WORK INSTRUCTION 1 ▸
According to the wolf-dog hybridization abstract, how many of the genotyped animals differed from what the curator hypothesized?
WORK INSTRUCTION 2 ▸
Reproduce the part of the wolf-dog hybridization abstract that opens with the words containing "Hess, Lindsay and" and closes with "from this repository.".
##### SUPPLIED PASSAGE #####
Characterizing Hybridization Between Canis Familiaris and Canis Lupus Through Genetic Analysis Using Microsatellite DNA Data

Hess, Lindsay and McCauley , Dr. Ross A. (2013) Characterizing Hybridization Between Canis Familiaris and Canis Lupus Through Genetic Analysis Using Microsatellite DNA Data. [Abstract]

Full text not available from this repository.


Hybridization between the grey wolf (Canis lupus) and the domestic dog (Canis familiaris) is an arising problem for wolf conservation. This phenomenon is caused by the displacement of natural ecological niches, causing these two species to share territory. This sharing of territory can lead to successful reproduction resulting in a hybrid species called the wolf-dog. Long-term direct hybridization between wolfs and dogs has the potential to introduce novel dog genes into the wolf gene pool and subsequent back-crossing of hybrid-derived wolf-dogs to wolfs could spread these dog genes widely through wolf populations leading to a loss of genetic purity with the eventual genetic extinction of the species. Wolfwood Refuge takes part in caring for wolves, dogs and wolf-dogs as an effort to provide adequate homes for these animals. It is important to know the presence of wolf and dog genes in these individuals to better understand conservation and management issues of the grey wolf. Using microsatellite DNA markers we genotyped 20 animals from Wolfwood Refuge and compared them to control full dogs and full wolves. This provided an unbiased assessment of proportional parentage independent from the exhibited phenotype. We expected to see that designations of parentage supplied by the curator based on observed phenotypes would be greatly different from what we found genetically. We found that seven of the 20 animals were different than what the curator hypothesized. Most animals had a combination of both dog and wolf genes present in their DNA. Our results show that gene movement between wolfs and dogs is extensive and that phenotypic characterization is likely not accurate. More vigilance to controlling dog-wolf hybridization will be necessary if the gene pool of the grey wolf is to be maintained.
##### DATASET EXCERPTS #####
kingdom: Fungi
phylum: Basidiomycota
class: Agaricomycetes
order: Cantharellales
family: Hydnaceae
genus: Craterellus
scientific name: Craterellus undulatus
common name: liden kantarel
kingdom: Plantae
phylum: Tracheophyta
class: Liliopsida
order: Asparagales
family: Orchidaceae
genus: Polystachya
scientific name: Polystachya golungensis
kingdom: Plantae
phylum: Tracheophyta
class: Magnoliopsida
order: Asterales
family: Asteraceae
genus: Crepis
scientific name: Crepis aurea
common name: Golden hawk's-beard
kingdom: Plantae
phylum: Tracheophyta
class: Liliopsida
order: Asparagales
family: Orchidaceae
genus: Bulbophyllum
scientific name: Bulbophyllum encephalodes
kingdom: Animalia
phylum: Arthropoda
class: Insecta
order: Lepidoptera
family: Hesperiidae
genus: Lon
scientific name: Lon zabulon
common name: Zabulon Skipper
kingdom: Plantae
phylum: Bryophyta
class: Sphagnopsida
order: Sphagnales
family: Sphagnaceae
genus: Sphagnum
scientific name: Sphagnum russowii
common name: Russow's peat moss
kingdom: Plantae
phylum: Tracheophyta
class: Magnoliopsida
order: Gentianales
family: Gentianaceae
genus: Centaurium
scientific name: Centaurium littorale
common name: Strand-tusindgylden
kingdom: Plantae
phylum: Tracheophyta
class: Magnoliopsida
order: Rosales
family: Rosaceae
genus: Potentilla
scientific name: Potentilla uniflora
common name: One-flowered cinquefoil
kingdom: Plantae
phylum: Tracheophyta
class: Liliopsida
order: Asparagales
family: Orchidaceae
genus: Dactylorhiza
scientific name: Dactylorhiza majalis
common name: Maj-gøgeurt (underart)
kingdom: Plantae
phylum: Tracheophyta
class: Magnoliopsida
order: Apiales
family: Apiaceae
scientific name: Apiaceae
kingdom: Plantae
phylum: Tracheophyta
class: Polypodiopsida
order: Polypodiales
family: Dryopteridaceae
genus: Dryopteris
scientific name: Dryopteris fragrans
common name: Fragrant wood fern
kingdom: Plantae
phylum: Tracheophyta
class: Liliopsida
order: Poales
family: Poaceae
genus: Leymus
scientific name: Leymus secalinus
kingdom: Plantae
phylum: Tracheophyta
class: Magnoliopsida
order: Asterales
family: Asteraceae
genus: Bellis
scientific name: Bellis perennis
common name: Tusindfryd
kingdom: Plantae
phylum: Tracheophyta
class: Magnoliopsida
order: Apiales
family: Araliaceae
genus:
#####
EXERCISE ANSWER 1 ▸
Seven of the 20 animals differed from the curator's hypothesis.

EXERCISE ANSWER 2 ▸
Hess, Lindsay and McCauley , Dr. Ross A. (2013) Characterizing Hybridization Between Canis Familiaris and Canis Lupus Through Genetic Analysis Using Microsatellite DNA Data. [Abstract]

Full text not available from this repository.